A far luce sul fenomeno è intervenuto uno studio condotto da Fabrizio Marra, Fabio Florindo ed Enzo Boschi dell’Ingv, i cui risultati sono contenuti in un articolo intitolato “The history of glacial terminations from the Tiber River (Rome): insights to glacial forcing mechanism” che è stato recentemente accettato dalla prestigiosa rivista internazionale Paleoceanography.

I tre studiosi hanno avuto come base di partenza della loro ricerca la teoria di Milutin Milankovitch matematico serbo che all’inizio del ’900 aveva trovato una correlazione tra le variazioni dell’orbita della Terra attorno al Sole e l’alternarsi delle glaciazioni con periodi più caldi.
Milankovitch scoprì così che le glaciazioni e la loro scomparsa si verificano in seguito al fatto che l’orbita della Terra non è sempre identica a sé stessa e questo, nel corso del tempo, determina delle variazioni dell’energia che arriva dal Sole.

La teoria era esatta, ma non sufficiente per comprendere come si innesca lo scioglimento dei ghiacci.
Enzo Boschi, presidente dell’Ingv, Fabrizio Marra e Fabio Florindo (di lui abbiamo già trattato nel Primo piano “ANDRILL, perforare il passato per comprendere il clima del futuro”) hanno elaborato un modello originale di correlazione fra i tempi di deposizione della successione sedimentaria del Tevere e il verificarsi dell’ultima terminazione glaciale e applicano questo modello alle successioni sedimentarie del Tevere più antiche, fornendo un set di dati relativo a una serie di terminazioni glaciali avvenute tra 800mila e 350mila anni fa.

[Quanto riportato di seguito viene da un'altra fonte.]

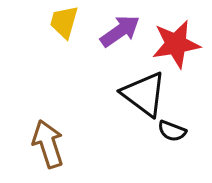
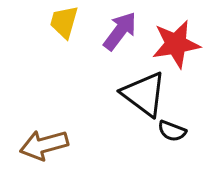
purple arrow: rotated 18 degrees counterclockwise
brown arrow: moved 4 px left, 1 px down; rotated 87 degrees counterclockwise
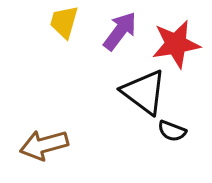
black triangle: moved 2 px up
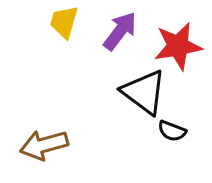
red star: moved 2 px right, 2 px down
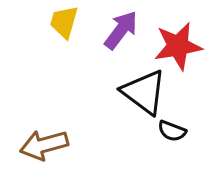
purple arrow: moved 1 px right, 1 px up
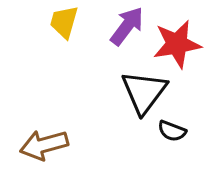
purple arrow: moved 6 px right, 4 px up
red star: moved 1 px left, 2 px up
black triangle: rotated 30 degrees clockwise
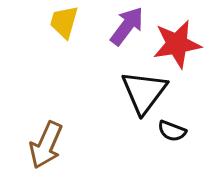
brown arrow: moved 2 px right; rotated 51 degrees counterclockwise
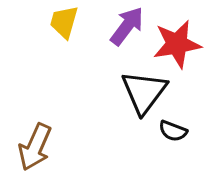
black semicircle: moved 1 px right
brown arrow: moved 11 px left, 2 px down
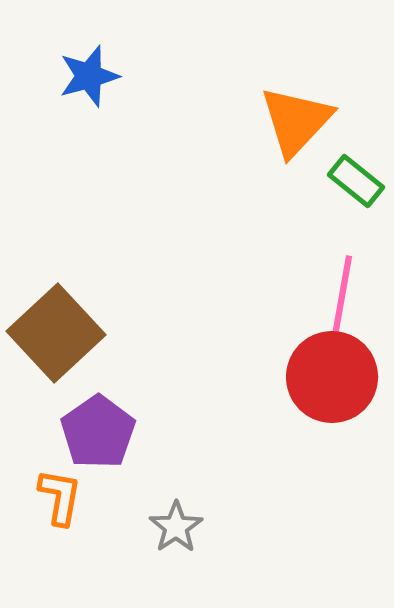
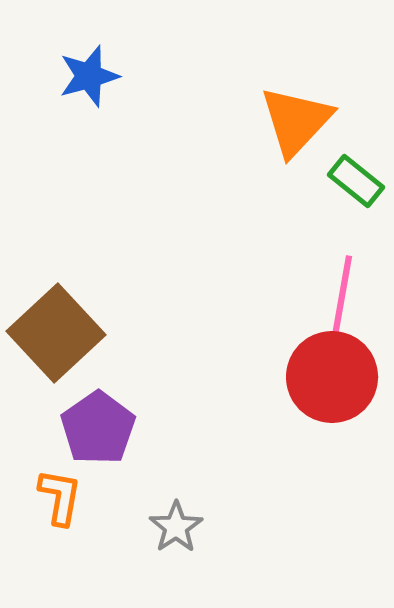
purple pentagon: moved 4 px up
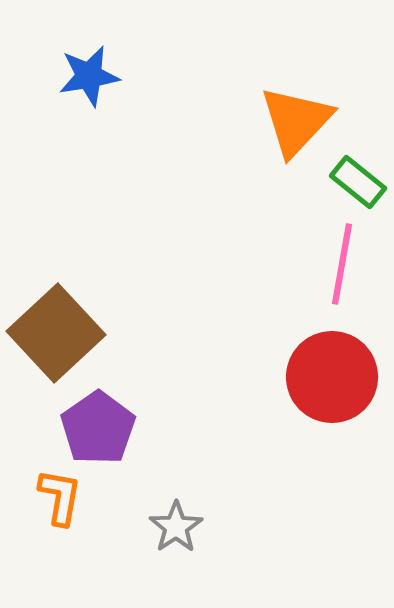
blue star: rotated 6 degrees clockwise
green rectangle: moved 2 px right, 1 px down
pink line: moved 32 px up
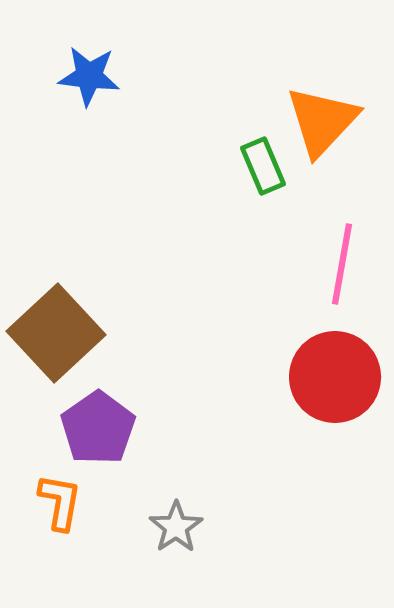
blue star: rotated 16 degrees clockwise
orange triangle: moved 26 px right
green rectangle: moved 95 px left, 16 px up; rotated 28 degrees clockwise
red circle: moved 3 px right
orange L-shape: moved 5 px down
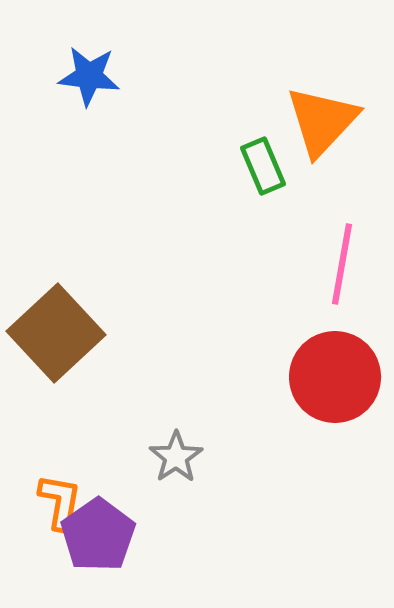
purple pentagon: moved 107 px down
gray star: moved 70 px up
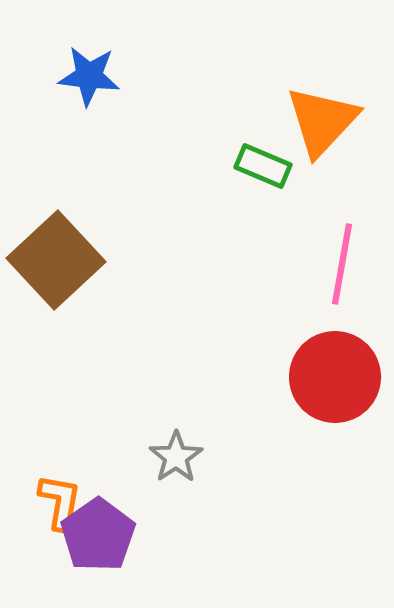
green rectangle: rotated 44 degrees counterclockwise
brown square: moved 73 px up
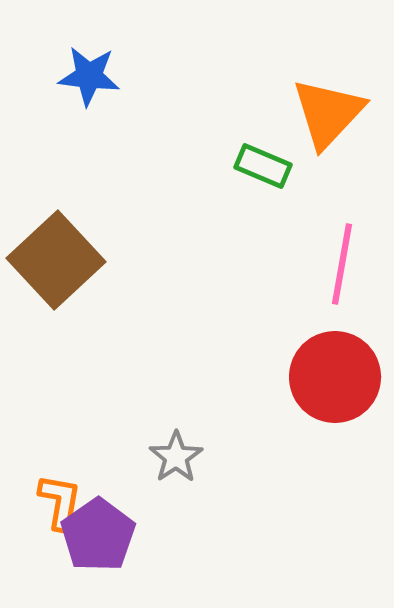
orange triangle: moved 6 px right, 8 px up
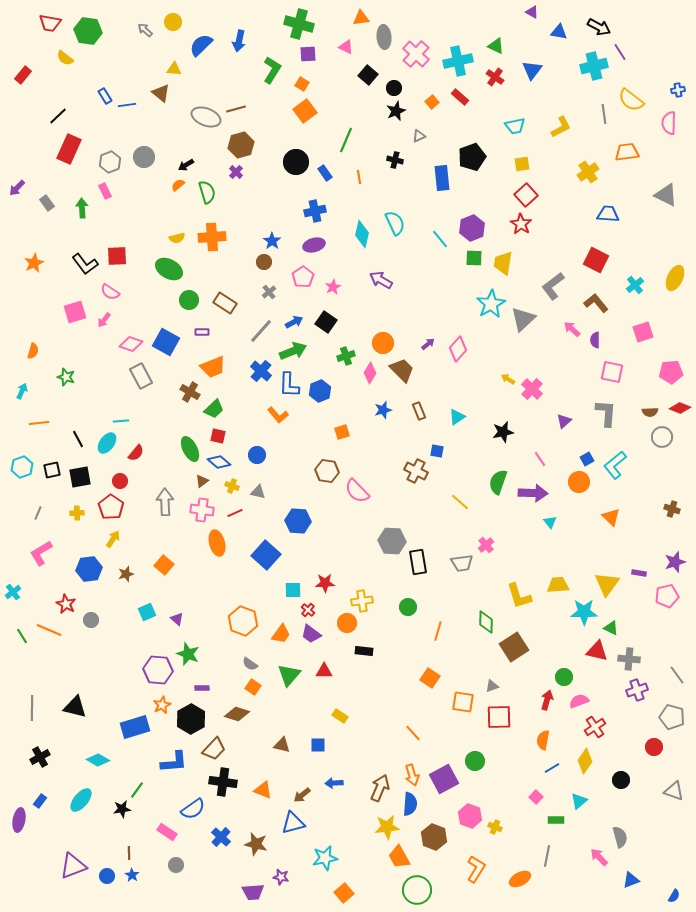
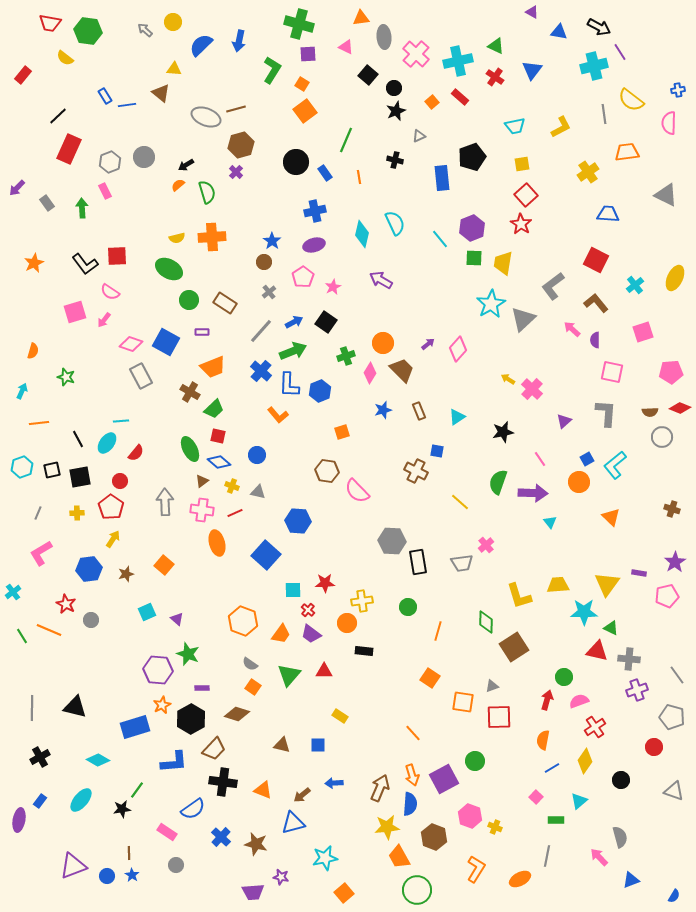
purple star at (675, 562): rotated 15 degrees counterclockwise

Il modello messo a punto dai ricercatori evidenzia che non è il verificarsi di particolari massimi di insolazione (periodi molto caldi dell’anno) ma il verificarsi di minimi “moderati” (inverni meno freddi della media) a innescare lo scioglimento veloce delle calotte polari.
In poche parole, sullo scioglimento agisce di più un inverno mite che un’estate molto calda.

Come spiega Marra “il nostro studio sottolinea che quanto scoprì Milankovitch era giusto, ma in più abbiamo scoperto l’esistenza di una soglia di insolazione estremamente piccola che discrimina tra il permanere della glaciazione e uno scioglimento delle calotte polari che regrediscono rapidamente fino allo stabilirsi di condizioni simili a quelle dell’attuale periodo temperato”.

Alla domanda “E’ possibile che il sistema atmosfera-oceani sia sensibile a minime variazioni di temperatura globale?” risponde Enzo Boschi:

“Il sistema atmosfera-oceani è molto sensibile a minime variazioni di temperatura globale. Però bisogna evidenziare che riaffermare il ruolo dell’insolazione sulla regolazione dei cambiamenti climatici a scala globale, fa riflettere sul ruolo dell’anidride carbonica come fattore predominate sull’andamento della temperatura. La scoperta che questo meccanismo naturale potrebbe avere un ruolo prevalente nell’attuale cambiamento climatico non attenua le preoccupazioni sulla possibilità che nei prossimi decenni ci si avvii verso un pianeta sempre più surriscaldato”.